La vérité était ailleurs

Jocelyn Rochat, rédaction en chef

Il faut trois ingrédients pour écrire un bon polar. D’abord, une histoire à suspense, avec des retournements de situation qui se terminent par l’arrestation d’un coupable inattendu. Il faut encore un héros, souvent un policier, qui se révèle capable de penser envers et contre toutes les fausses pistes qui s’accumulent sur sa route. Et il faut une enquête qui dépasse le simple fait divers, pour parler de son époque.

Vous retrouverez tous ces ingrédients dans ce magazine, où nous vous proposons un polar du réel. Ce récit très détaillé expose une rareté: suivre dans les coulisses une enquête qui a tenu la Suisse romande en haleine durant l’été 2005. L’affaire est suffisamment spectaculaire pour être devenue un cas d’école, que le professeur de l’UNIL Olivier Ribaux présente un peu partout à ses collègues amateurs de Sciences forensiques du monde entier. L’une de ces conférences, donnée à l’Université de Montréal, est notamment proposée sur YouTube.
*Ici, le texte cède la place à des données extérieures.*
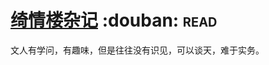 * [[https://book.douban.com/subject/5905292/][绮情楼杂记]]    :douban::read:
文人有学问，有趣味，但是往往没有识见，可以谈天，难于实务。
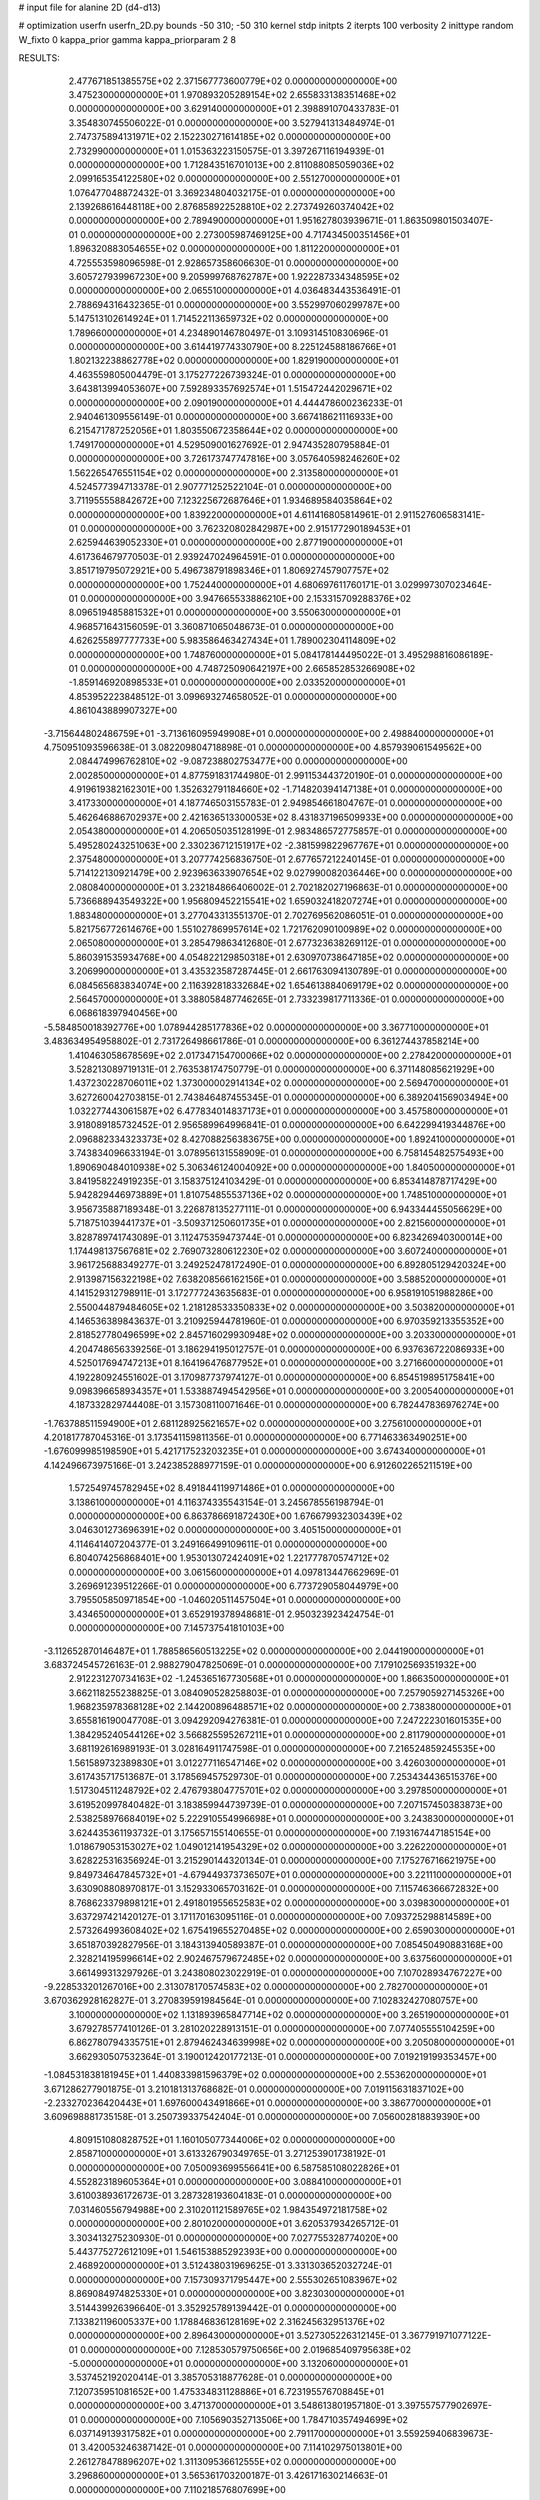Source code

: # input file for alanine 2D (d4-d13)

# optimization
userfn       userfn_2D.py
bounds       -50 310; -50 310
kernel       stdp
initpts      2
iterpts      100
verbosity    2
inittype     random
W_fixto      0
kappa_prior  gamma
kappa_priorparam 2 8


RESULTS:
  2.477671851385575E+02  2.371567773600779E+02  0.000000000000000E+00       3.475230000000000E+01
  1.970893205289154E+02  2.655833138351468E+02  0.000000000000000E+00       3.629140000000000E+01       2.398891070433783E-01  3.354830745506022E-01       0.000000000000000E+00  3.527941313484974E-01
  2.747375894131971E+02  2.152230271614185E+02  0.000000000000000E+00       2.732990000000000E+01       1.015363223150575E-01  3.397267116194939E-01       0.000000000000000E+00  1.712843516701013E+00
  2.811088085059036E+02  2.099165354122580E+02  0.000000000000000E+00       2.551270000000000E+01       1.076477048872432E-01  3.369234804032175E-01       0.000000000000000E+00  2.139268616448118E+00
  2.876858922528810E+02  2.273749260374042E+02  0.000000000000000E+00       2.789490000000000E+01       1.951627803939671E-01  1.863509801503407E-01       0.000000000000000E+00  2.273005987469125E+00
  4.717434500351456E+01  1.896320883054655E+02  0.000000000000000E+00       1.811220000000000E+01       4.725553598096598E-01  2.928657358606630E-01       0.000000000000000E+00  3.605727939967230E+00
  9.205999768762787E+00  1.922287334348595E+02  0.000000000000000E+00       2.065510000000000E+01       4.036483443536491E-01  2.788694316432365E-01       0.000000000000000E+00  3.552997060299787E+00
  5.147513102614924E+01  1.714522113659732E+02  0.000000000000000E+00       1.789660000000000E+01       4.234890146780497E-01  3.109314510830696E-01       0.000000000000000E+00  3.614419774330790E+00
  8.225124588186766E+01  1.802132238862778E+02  0.000000000000000E+00       1.829190000000000E+01       4.463559805004479E-01  3.175277226739324E-01       0.000000000000000E+00  3.643813994053607E+00
  7.592893357692574E+01  1.515472442029671E+02  0.000000000000000E+00       2.090190000000000E+01       4.444478600236233E-01  2.940461309556149E-01       0.000000000000000E+00  3.667418621116933E+00
  6.215471787252056E+01  1.803550672358644E+02  0.000000000000000E+00       1.749170000000000E+01       4.529509001627692E-01  2.947435280795884E-01       0.000000000000000E+00  3.726173747747816E+00
  3.057640598246260E+02  1.562265476551154E+02  0.000000000000000E+00       2.313580000000000E+01       4.524577394713378E-01  2.907771252522104E-01       0.000000000000000E+00  3.711955558842672E+00
  7.123225672687646E+01  1.934689584035864E+02  0.000000000000000E+00       1.839220000000000E+01       4.611416805814961E-01  2.911527606583141E-01       0.000000000000000E+00  3.762320802842987E+00
  2.915177290189453E+01  2.625944639052330E+01  0.000000000000000E+00       2.877190000000000E+01       4.617364679770503E-01  2.939247024964591E-01       0.000000000000000E+00  3.851719795072921E+00
  5.496738791898346E+01  1.806927457907757E+02  0.000000000000000E+00       1.752440000000000E+01       4.680697611760171E-01  3.029997307023464E-01       0.000000000000000E+00  3.947665533886210E+00
  2.153315709288376E+02  8.096519485881532E+01  0.000000000000000E+00       3.550630000000000E+01       4.968571643156059E-01  3.360871065048673E-01       0.000000000000000E+00  4.626255897777733E+00
  5.983586463427434E+01  1.789002304114809E+02  0.000000000000000E+00       1.748760000000000E+01       5.084178144495022E-01  3.495298816086189E-01       0.000000000000000E+00  4.748725090642197E+00
  2.665852853266908E+02 -1.859146920898533E+01  0.000000000000000E+00       2.033520000000000E+01       4.853952223848512E-01  3.099693274658052E-01       0.000000000000000E+00  4.861043889907327E+00
 -3.715644802486759E+01 -3.713616095949908E+01  0.000000000000000E+00       2.498840000000000E+01       4.750951093596638E-01  3.082209804718898E-01       0.000000000000000E+00  4.857939061549562E+00
  2.084474996762810E+02 -9.087238802753477E+00  0.000000000000000E+00       2.002850000000000E+01       4.877591831744980E-01  2.991153443720190E-01       0.000000000000000E+00  4.919619382162301E+00
  1.352632791184660E+02 -1.714820394147138E+01  0.000000000000000E+00       3.417330000000000E+01       4.187746503155783E-01  2.949854661804767E-01       0.000000000000000E+00  5.462646886702937E+00
  2.421636513300053E+02  8.431837196509933E+00  0.000000000000000E+00       2.054380000000000E+01       4.206505035128199E-01  2.983486572775857E-01       0.000000000000000E+00  5.495280243251063E+00
  2.330236712151917E+02 -2.381599822967767E+01  0.000000000000000E+00       2.375480000000000E+01       3.207774256836750E-01  2.677657212240145E-01       0.000000000000000E+00  5.714122130921479E+00
  2.923963633907654E+02  9.027990082036446E+00  0.000000000000000E+00       2.080840000000000E+01       3.232184866406002E-01  2.702182027196863E-01       0.000000000000000E+00  5.736688943549322E+00
  1.956809452215541E+02  1.659032418207274E+01  0.000000000000000E+00       1.883480000000000E+01       3.277043313551370E-01  2.702769562086051E-01       0.000000000000000E+00  5.821756772614676E+00
  1.551027869957614E+02  1.721762090100989E+02  0.000000000000000E+00       2.065080000000000E+01       3.285479863412680E-01  2.677323638269112E-01       0.000000000000000E+00  5.860391535934768E+00
  4.054822129850318E+01  2.630970738647185E+02  0.000000000000000E+00       3.206990000000000E+01       3.435323587287445E-01  2.661763094130789E-01       0.000000000000000E+00  6.084565683834074E+00
  2.116392818332684E+02  1.654613884069179E+02  0.000000000000000E+00       2.564570000000000E+01       3.388058487746265E-01  2.733239817711336E-01       0.000000000000000E+00  6.068618397940456E+00
 -5.584850018392776E+00  1.078944285177836E+02  0.000000000000000E+00       3.367710000000000E+01       3.483634954958802E-01  2.731726498661786E-01       0.000000000000000E+00  6.361274437858214E+00
  1.410463058678569E+02  2.017347154700066E+02  0.000000000000000E+00       2.278420000000000E+01       3.528213089719131E-01  2.763538174750779E-01       0.000000000000000E+00  6.371148085621929E+00
  1.437230228706011E+02  1.373000002914134E+02  0.000000000000000E+00       2.569470000000000E+01       3.627260042703815E-01  2.743846487455345E-01       0.000000000000000E+00  6.389204156903494E+00
  1.032277443061587E+02  6.477834014837173E+01  0.000000000000000E+00       3.457580000000000E+01       3.918089185732452E-01  2.956589964996841E-01       0.000000000000000E+00  6.642299419344876E+00
  2.096882334323373E+02  8.427088256383675E+00  0.000000000000000E+00       1.892410000000000E+01       3.743834096633194E-01  3.078956131558909E-01       0.000000000000000E+00  6.758145482575493E+00
  1.890690484010938E+02  5.306346124004092E+00  0.000000000000000E+00       1.840500000000000E+01       3.841958224919235E-01  3.158375124103429E-01       0.000000000000000E+00  6.853414878717429E+00
  5.942829446973889E+01  1.810754855537136E+02  0.000000000000000E+00       1.748510000000000E+01       3.956735887189348E-01  3.226878135277111E-01       0.000000000000000E+00  6.943344455056629E+00
  5.718751039441737E+01 -3.509371250601735E+01  0.000000000000000E+00       2.821560000000000E+01       3.828789741743089E-01  3.112475359473744E-01       0.000000000000000E+00  6.823426940300014E+00
  1.174498137567681E+02  2.769073280612230E+02  0.000000000000000E+00       3.607240000000000E+01       3.961725688349277E-01  3.249252478172490E-01       0.000000000000000E+00  6.892805129420324E+00
  2.913987156322198E+02  7.638208566162156E+01  0.000000000000000E+00       3.588520000000000E+01       4.141529312798911E-01  3.172777243635683E-01       0.000000000000000E+00  6.958191051988286E+00
  2.550044879484605E+02  1.218128533350833E+02  0.000000000000000E+00       3.503820000000000E+01       4.146536389843637E-01  3.210925944781960E-01       0.000000000000000E+00  6.970359213355352E+00
  2.818527780496599E+02  2.845716029930948E+02  0.000000000000000E+00       3.203300000000000E+01       4.204748656339256E-01  3.186294195012757E-01       0.000000000000000E+00  6.937636722086933E+00
  4.525017694747213E+01  8.164196476877952E+01  0.000000000000000E+00       3.271660000000000E+01       4.192280924551602E-01  3.170987737974127E-01       0.000000000000000E+00  6.854519895175841E+00
  9.098396658934357E+01  1.533887494542956E+01  0.000000000000000E+00       3.200540000000000E+01       4.187332829744408E-01  3.157308110071646E-01       0.000000000000000E+00  6.782447836976274E+00
 -1.763788511594900E+01  2.681128925621657E+02  0.000000000000000E+00       3.275610000000000E+01       4.201817787045316E-01  3.173541159811356E-01       0.000000000000000E+00  6.771463363490251E+00
 -1.676099985198590E+01  5.421717523203235E+01  0.000000000000000E+00       3.674340000000000E+01       4.142496673975166E-01  3.242385288977159E-01       0.000000000000000E+00  6.912602265211519E+00
  1.572549745782945E+02  8.491844119971486E+01  0.000000000000000E+00       3.138610000000000E+01       4.116374335543154E-01  3.245678556198794E-01       0.000000000000000E+00  6.863786691872430E+00
  1.676679932303439E+02  3.046301273696391E+02  0.000000000000000E+00       3.405150000000000E+01       4.114641407204377E-01  3.249166499109611E-01       0.000000000000000E+00  6.804074256868401E+00
  1.953013072424091E+02  1.221777870574712E+02  0.000000000000000E+00       3.061560000000000E+01       4.097813447662969E-01  3.269691239512266E-01       0.000000000000000E+00  6.773729058044979E+00
  3.795505850971854E+00 -1.046020511457504E+01  0.000000000000000E+00       3.434650000000000E+01       3.652919378948681E-01  2.950323923424754E-01       0.000000000000000E+00  7.145737541810103E+00
 -3.112652870146487E+01  1.788586560513225E+02  0.000000000000000E+00       2.044190000000000E+01       3.683724545726163E-01  2.988279047825069E-01       0.000000000000000E+00  7.179102569351932E+00
  2.912231270734163E+02 -1.245365167730568E+01  0.000000000000000E+00       1.866350000000000E+01       3.662118255238825E-01  3.084090528258803E-01       0.000000000000000E+00  7.257905927145326E+00
  1.968235978368128E+02  2.144200896488571E+02  0.000000000000000E+00       2.738380000000000E+01       3.655816190047708E-01  3.094292094276381E-01       0.000000000000000E+00  7.247222301601535E+00
  1.384295240544126E+02  3.566825595267211E+01  0.000000000000000E+00       2.811790000000000E+01       3.681192616989193E-01  3.028164911747598E-01       0.000000000000000E+00  7.216524859245535E+00
  1.561589732389830E+01  3.012277116547146E+02  0.000000000000000E+00       3.426030000000000E+01       3.617435717513687E-01  3.178569457529730E-01       0.000000000000000E+00  7.253434436515376E+00
  1.517304511248792E+02  2.476793804775701E+02  0.000000000000000E+00       3.297850000000000E+01       3.619520997840482E-01  3.183859944739739E-01       0.000000000000000E+00  7.207157450383873E+00
  2.538258976684019E+02  5.222910554996698E+01  0.000000000000000E+00       3.243830000000000E+01       3.624435361193732E-01  3.175657155140655E-01       0.000000000000000E+00  7.193167447185154E+00
  1.018679053153027E+02  1.049012141954329E+02  0.000000000000000E+00       3.226220000000000E+01       3.628225316356924E-01  3.215290144320134E-01       0.000000000000000E+00  7.175276716621975E+00
  9.849734647845732E+01 -4.679449373736507E+01  0.000000000000000E+00       3.221110000000000E+01       3.630908808970817E-01  3.152933065703162E-01       0.000000000000000E+00  7.115746366672832E+00
  8.768623379898121E+01  2.491801955652583E+02  0.000000000000000E+00       3.039830000000000E+01       3.637297421420127E-01  3.171170163095116E-01       0.000000000000000E+00  7.093725298814589E+00
  2.573264993608402E+02  1.675419655270485E+02  0.000000000000000E+00       2.659030000000000E+01       3.651870392827956E-01  3.184313940589387E-01       0.000000000000000E+00  7.085450490883168E+00
  2.328214195996614E+02  2.902467579672485E+02  0.000000000000000E+00       3.637560000000000E+01       3.661499313297926E-01  3.243808023022919E-01       0.000000000000000E+00  7.107028934767227E+00
 -9.228533201267016E+00  2.313078170574583E+02  0.000000000000000E+00       2.782700000000000E+01       3.670362928162827E-01  3.270839591984564E-01       0.000000000000000E+00  7.102832427080757E+00
  3.100000000000000E+02  1.131893965847714E+02  0.000000000000000E+00       3.265190000000000E+01       3.679278577410126E-01  3.281020228913151E-01       0.000000000000000E+00  7.077405555104259E+00
  6.862780794335751E+01  2.879462434639998E+02  0.000000000000000E+00       3.205080000000000E+01       3.662930507532364E-01  3.190012420177213E-01       0.000000000000000E+00  7.019219199353457E+00
 -1.084531838181945E+01  1.440833981596379E+02  0.000000000000000E+00       2.553620000000000E+01       3.671286277901875E-01  3.210181313768682E-01       0.000000000000000E+00  7.019115631837102E+00
 -2.233270236420443E+01  1.697600043491866E+01  0.000000000000000E+00       3.386770000000000E+01       3.609698881735158E-01  3.250739337542404E-01       0.000000000000000E+00  7.056002818839390E+00
  4.809151080828752E+01  1.160105077344006E+02  0.000000000000000E+00       2.858710000000000E+01       3.613326790349765E-01  3.271253901738192E-01       0.000000000000000E+00  7.050093699556641E+00
  6.587585108022826E+01  4.552823189605364E+01  0.000000000000000E+00       3.088410000000000E+01       3.610038936172673E-01  3.287328193604183E-01       0.000000000000000E+00  7.031460556794988E+00
  2.310201121589765E+02  1.984354972181758E+02  0.000000000000000E+00       2.801020000000000E+01       3.620537934265712E-01  3.303413275230930E-01       0.000000000000000E+00  7.027755328774020E+00
  5.443775272612109E+01  1.546153885292393E+00  0.000000000000000E+00       2.468920000000000E+01       3.512438031969625E-01  3.331303652032724E-01       0.000000000000000E+00  7.157309371795447E+00
  2.555302651083967E+02  8.869084974825330E+01  0.000000000000000E+00       3.823030000000000E+01       3.514439926396640E-01  3.352925789139442E-01       0.000000000000000E+00  7.133821196005337E+00
  1.178846836128169E+02  2.316245632951376E+02  0.000000000000000E+00       2.896430000000000E+01       3.527305226312145E-01  3.367791971077122E-01       0.000000000000000E+00  7.128530579750656E+00
  2.019685409795638E+02 -5.000000000000000E+01  0.000000000000000E+00       3.132060000000000E+01       3.537452192020414E-01  3.385705318877628E-01       0.000000000000000E+00  7.120735951081652E+00
  1.475334831128886E+01  6.723195576708845E+01  0.000000000000000E+00       3.471370000000000E+01       3.548613801957180E-01  3.397557577902697E-01       0.000000000000000E+00  7.105690352713506E+00
  1.784710357494699E+02  6.037149139317582E+01  0.000000000000000E+00       2.791170000000000E+01       3.559259406839673E-01  3.420053246387142E-01       0.000000000000000E+00  7.114102975013801E+00
  2.261278478896207E+02  1.311309536612555E+02  0.000000000000000E+00       3.296860000000000E+01       3.565361703200187E-01  3.426171630214663E-01       0.000000000000000E+00  7.110218576807699E+00
 -4.881832977074797E+01  2.625201975985106E+02  0.000000000000000E+00       3.104460000000000E+01       3.577344450954679E-01  3.439446639589400E-01       0.000000000000000E+00  7.105729544763115E+00
 -3.121231221225970E+01  8.396969404258358E+01  0.000000000000000E+00       3.676090000000000E+01       3.584941332873943E-01  3.450909588879017E-01       0.000000000000000E+00  7.095228767631845E+00
  3.086608163216480E+02  4.410932221327832E+01  0.000000000000000E+00       3.252070000000000E+01       3.584816225558722E-01  3.413515637292802E-01       0.000000000000000E+00  7.060175780863742E+00
  2.667034503099373E+02  2.610381158681316E+02  0.000000000000000E+00       3.533720000000000E+01       3.583193177256680E-01  3.419884955153190E-01       0.000000000000000E+00  7.039484282969121E+00
  1.799537665381619E+02  1.904361156589243E+02  0.000000000000000E+00       2.191850000000000E+01       3.597257505188164E-01  3.439589586710553E-01       0.000000000000000E+00  7.055059924052593E+00
  9.012737163399915E+01 -1.557295014839569E+01  0.000000000000000E+00       2.883690000000000E+01       3.538798367579034E-01  3.370259599757043E-01       0.000000000000000E+00  7.049954499210681E+00
  7.658301440363776E+01  8.933064183328874E+01  0.000000000000000E+00       3.298620000000000E+01       3.553166565931585E-01  3.374441918349890E-01       0.000000000000000E+00  7.040556710335531E+00
  2.200355932704404E+02  4.784539336183801E+01  0.000000000000000E+00       2.902110000000000E+01       3.551410126805408E-01  3.396885649160126E-01       0.000000000000000E+00  7.043397005857379E+00
 -3.364502251287753E+01  2.139141183013557E+02  0.000000000000000E+00       2.363880000000000E+01       3.562729854211288E-01  3.414160931528291E-01       0.000000000000000E+00  7.053043756632278E+00
  1.187102641489536E+02  1.531470404502042E+02  0.000000000000000E+00       2.286850000000000E+01       3.577880889809139E-01  3.428580665740478E-01       0.000000000000000E+00  7.064881028283362E+00
  1.340929882351437E+02  3.068390152809204E+02  0.000000000000000E+00       3.640800000000000E+01       3.590596231846516E-01  3.364710838127428E-01       0.000000000000000E+00  7.008158329688133E+00
  5.292079274427132E+01  2.343953488155808E+02  0.000000000000000E+00       2.624950000000000E+01       3.599407090488371E-01  3.383945421632475E-01       0.000000000000000E+00  7.017838096310794E+00
  1.598336766677559E+02  2.775485626901149E+02  0.000000000000000E+00       3.627580000000000E+01       3.602789159610344E-01  3.398108690474653E-01       0.000000000000000E+00  7.013285877085917E+00
  1.807929048349857E+02  1.493914596679004E+02  0.000000000000000E+00       2.404260000000000E+01       3.613197698283725E-01  3.413831081237948E-01       0.000000000000000E+00  7.022726898179092E+00
 -3.892974750833246E+01  2.935954571522220E+02  0.000000000000000E+00       2.962910000000000E+01       3.596857320484440E-01  3.365805231152124E-01       0.000000000000000E+00  6.989617556464966E+00
  1.359058592151944E+02  6.808546651255236E+01  0.000000000000000E+00       3.199590000000000E+01       3.593031718818030E-01  3.297687716530306E-01       0.000000000000000E+00  6.936962440576810E+00
  2.873827209991019E+02 -4.449087748453825E+01  0.000000000000000E+00       2.470590000000000E+01       3.579522037565074E-01  3.302147726174690E-01       0.000000000000000E+00  6.933380402112223E+00
  1.846208924406327E+01  1.297633208589133E+02  0.000000000000000E+00       2.751460000000000E+01       3.590850152701050E-01  3.309828174961214E-01       0.000000000000000E+00  6.934825993475449E+00
  2.852262342303938E+01 -2.646074732304861E+01  0.000000000000000E+00       3.179470000000000E+01       3.602355484614135E-01  3.317206992316979E-01       0.000000000000000E+00  6.932716464081287E+00
  1.226629229572648E+02  7.801580548084724E+00  0.000000000000000E+00       3.384330000000000E+01       3.597101388721405E-01  3.320889587884886E-01       0.000000000000000E+00  6.949029152723538E+00
  1.954803574640565E+01  2.415376168609464E+02  0.000000000000000E+00       2.964650000000000E+01       3.610794624978327E-01  3.326973038361002E-01       0.000000000000000E+00  6.950215569078257E+00
  1.683671888662765E+02  2.234097996194012E+02  0.000000000000000E+00       2.739720000000000E+01       3.621333692494683E-01  3.336005753346221E-01       0.000000000000000E+00  6.953478899357698E+00
  2.809888877688376E+02  1.374065183286712E+02  0.000000000000000E+00       2.910700000000000E+01       3.632129664289151E-01  3.344927460245910E-01       0.000000000000000E+00  6.956257962317435E+00
 -6.306015418856109E+00 -4.299436872890756E+01  0.000000000000000E+00       3.173320000000000E+01       3.645324365650524E-01  3.343117569422496E-01       0.000000000000000E+00  6.961649045202440E+00
  2.555897785087888E+02  3.067098490633747E+02  0.000000000000000E+00       3.088070000000000E+01       3.655502855836885E-01  3.351322720441670E-01       0.000000000000000E+00  6.962823963303287E+00
  1.556955758251806E+02  1.374499662653250E+01  0.000000000000000E+00       2.332050000000000E+01       3.625723479226310E-01  3.392292571902413E-01       0.000000000000000E+00  7.014718208969795E+00
  2.167710355326072E+02  2.465674281547729E+02  0.000000000000000E+00       3.598900000000000E+01       3.635357766180842E-01  3.398085455076193E-01       0.000000000000000E+00  7.016438331173186E+00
Pour préserver le suspense, nous ne dirons rien ici des investigations policières qui ont permis de retrouver le coupable. Vous découvrirez la clé de l’énigme dans l’article. Mais nous pouvons méditer sans attendre sur les éclairages que cette affaire apporte à notre époque médiatique. Dans cette enquête, en effet, les médias de 2005 ont très vite désigné le suspect qu’il fallait pister. Comme les traitements infligés aux victimes étaient particulièrement cruels et sordides, les journalistes n’ont pas attendu que la police confirme leur hypothèse pour se lancer dans l’une de ces chasses en meute qui caractérisent le XXIe siècle, avec des médias qui se regardent les uns les autres, se reprennent les sujets ou les hypothèses, sans que les «enquêtes» qui se succèdent n’apportent forcément d’éléments nouveaux.

Le fait divers qui est longuement raconté dans cette édition d’Allez savoir! témoigne encore de la difficulté qu’il y a désormais à penser de manière indépendante, quand la presse est unanime. A une époque où les fake news sont partout – y compris, parfois, dans les médias sérieux – et où certaines opinions deviennent instantanément des mantras qui sont répétés en boucle, avec l’interdiction de remettre en question ces credo, ce fait divers nous interroge sur les dérives de la pensée unique.

Il y a donc à apprendre de la solution qui a été trouvée en 2005 par le regretté Olivier Guéniat (qui a résolu l’affaire), comme de sa méthode de travail. Ce chercheur de l’UNIL a privilégié une technique scientifique de base: revenir aux faits, et commencer à réfléchir à partir des indices, sans aller directement aux conclusions qui étaient avancées dans les médias. Quand tous, de CNN à TF1, en passant par la RTS, Blick et Le Temps vous disent le contraire, cette capacité à penser contre la marée relève de l’exploit. L’exemple peut encore nous servir de modèle, vu que la machine médiatique, désormais concurrencée par des réseaux sociaux hyperactifs, ne se révèle guère plus raisonnable qu’en 2005.